Rawan Joyoussi, whose posters became one of the defining images of the protests, said: “I was hoping that women would be empowered and I am happy with that. But as far as the composition of the rest of the government is concerned, I think we have to play our part to create the mechanisms that will hold the government accountable.”
In the UAE, women hold nine out of 31 ministerial positions, and one of them, Minister for Youth Shamma Al-Mazrui, is also the world’s youngest minister, appointed in 2016 when she was only 22.
This makes the UAE Cabinet nearly 30 percent female, which is higher than India, almost equal to the UK and far ahead of the US, where Donald Trump has just four women in his Cabinet.
The general election in Morocco in October 2016 produced 81 women members of Parliament, accounting for 21 percent of the total 395 seats. The Islamist Justice and Development Party (PJD), which won the most votes, also ended up with the highest number of women MPs, 18.
Though elections in Saudi Arabia were open to women only in 2015, it ranks 100th out of 193rd in the world league table of women in national governing bodies, slightly above the US at 102nd place.
A policy briefing from the Brookings Institution think-tank in Washington says that one of the best ways for a country to ease economic pressure and boost productivity is to increase female participation in the workplace and in political life.
“Introducing diversity through gender parity will benefit economic growth and can help Arab countries to generate prosperity as well as the normative and social imperative of change,” wrote analyst Bessma Momani.
Yet in some parts of the Middle East, female representation seems to be going backward.
In 2009, four of Kuwait’s 65 MPs were women. In 2012 there were three and in 2013 only one. In 2016, 15 women stood for election to the 50 open parliamentary seats (the other 15 are appointed). Only one, Safa Al-Hashem, who was already an MP, was successful.

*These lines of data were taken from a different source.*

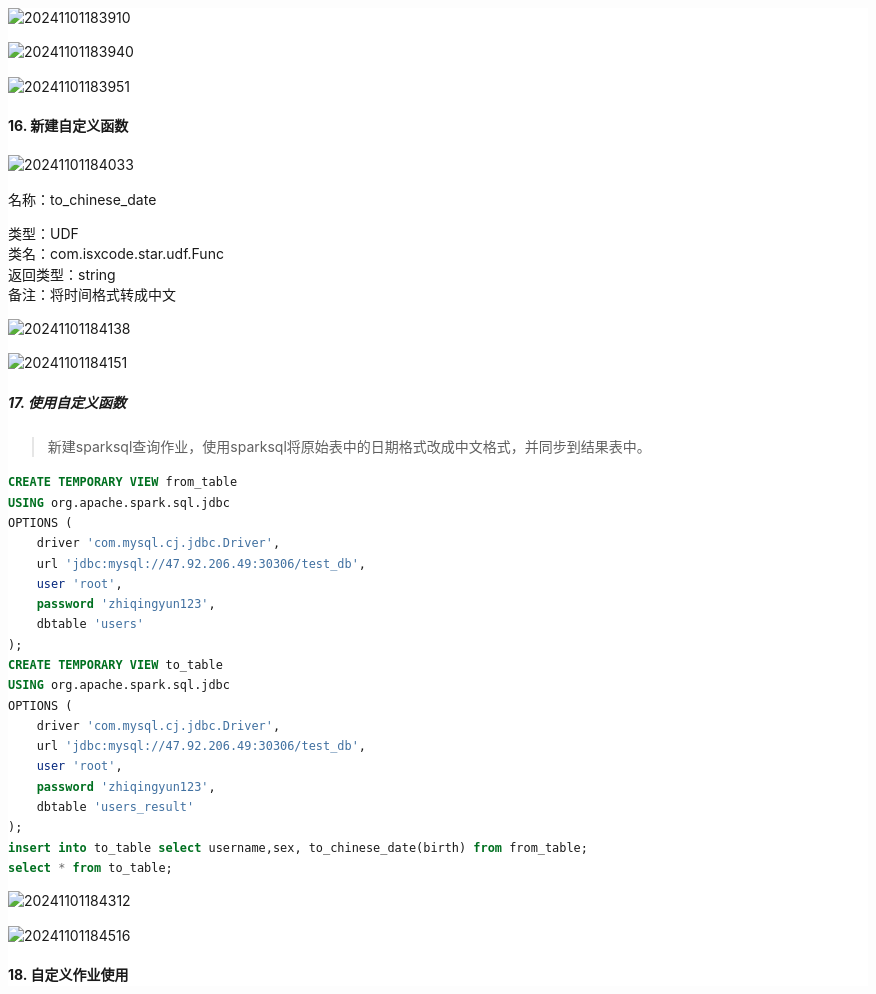 ![20241101183910](https://img.isxcode.com/picgo/20241101183910.png)

![20241101183940](https://img.isxcode.com/picgo/20241101183940.png)

![20241101183951](https://img.isxcode.com/picgo/20241101183951.png)

#### 16. 新建自定义函数

![20241101184033](https://img.isxcode.com/picgo/20241101184033.png)

名称：to_chinese_date <div></div>
类型：UDF <div></div>
类名：com.isxcode.star.udf.Func <div></div>
返回类型：string <div></div>
备注：将时间格式转成中文

![20241101184138](https://img.isxcode.com/picgo/20241101184138.png)

![20241101184151](https://img.isxcode.com/picgo/20241101184151.png)

##### 17. 使用自定义函数

> 新建sparksql查询作业，使用sparksql将原始表中的日期格式改成中文格式，并同步到结果表中。

```sql
CREATE TEMPORARY VIEW from_table
USING org.apache.spark.sql.jdbc
OPTIONS (
    driver 'com.mysql.cj.jdbc.Driver',
    url 'jdbc:mysql://47.92.206.49:30306/test_db',
    user 'root',
    password 'zhiqingyun123',
    dbtable 'users'
);
CREATE TEMPORARY VIEW to_table
USING org.apache.spark.sql.jdbc
OPTIONS (
    driver 'com.mysql.cj.jdbc.Driver',
    url 'jdbc:mysql://47.92.206.49:30306/test_db',
    user 'root',
    password 'zhiqingyun123',
    dbtable 'users_result'
);
insert into to_table select username,sex, to_chinese_date(birth) from from_table;
select * from to_table;
```

![20241101184312](https://img.isxcode.com/picgo/20241101184312.png)

![20241101184516](https://img.isxcode.com/picgo/20241101184516.png)

#### 18. 自定义作业使用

Qatar has no women MPs or ministers at all.
Egypt’s appointment of two more women ministers does not have the appearance of tokenism. The new Health Minister, Hala Zayed, 51, has a solid background in the field as a former president of the Academy of Health Sciences, a hospital specializing in cancer treatment for children.
She was also government adviser on health, chairwoman of a committee for combating corruption at the ministry she now heads and also has a Ph.d. in project management.
Similarly, Yasmeen Fouad, 43, the new environment minister, has four years’ experience as a former assistant minister in the same department, where she was known as “the lady for difficult missions,” and liaised with the UN. She is also an assistant professor of economics and political science at Cairo University.
Egypt’s first female minister was Hikmat Abu Zaid, appointed minister of social affairs in 1962 by President Gamal Abdel Nasser, who dubbed her “the merciful heart of revolution.”
Now there are eight like her, demonstrating that in the Middle East, “girl power” is on the rise.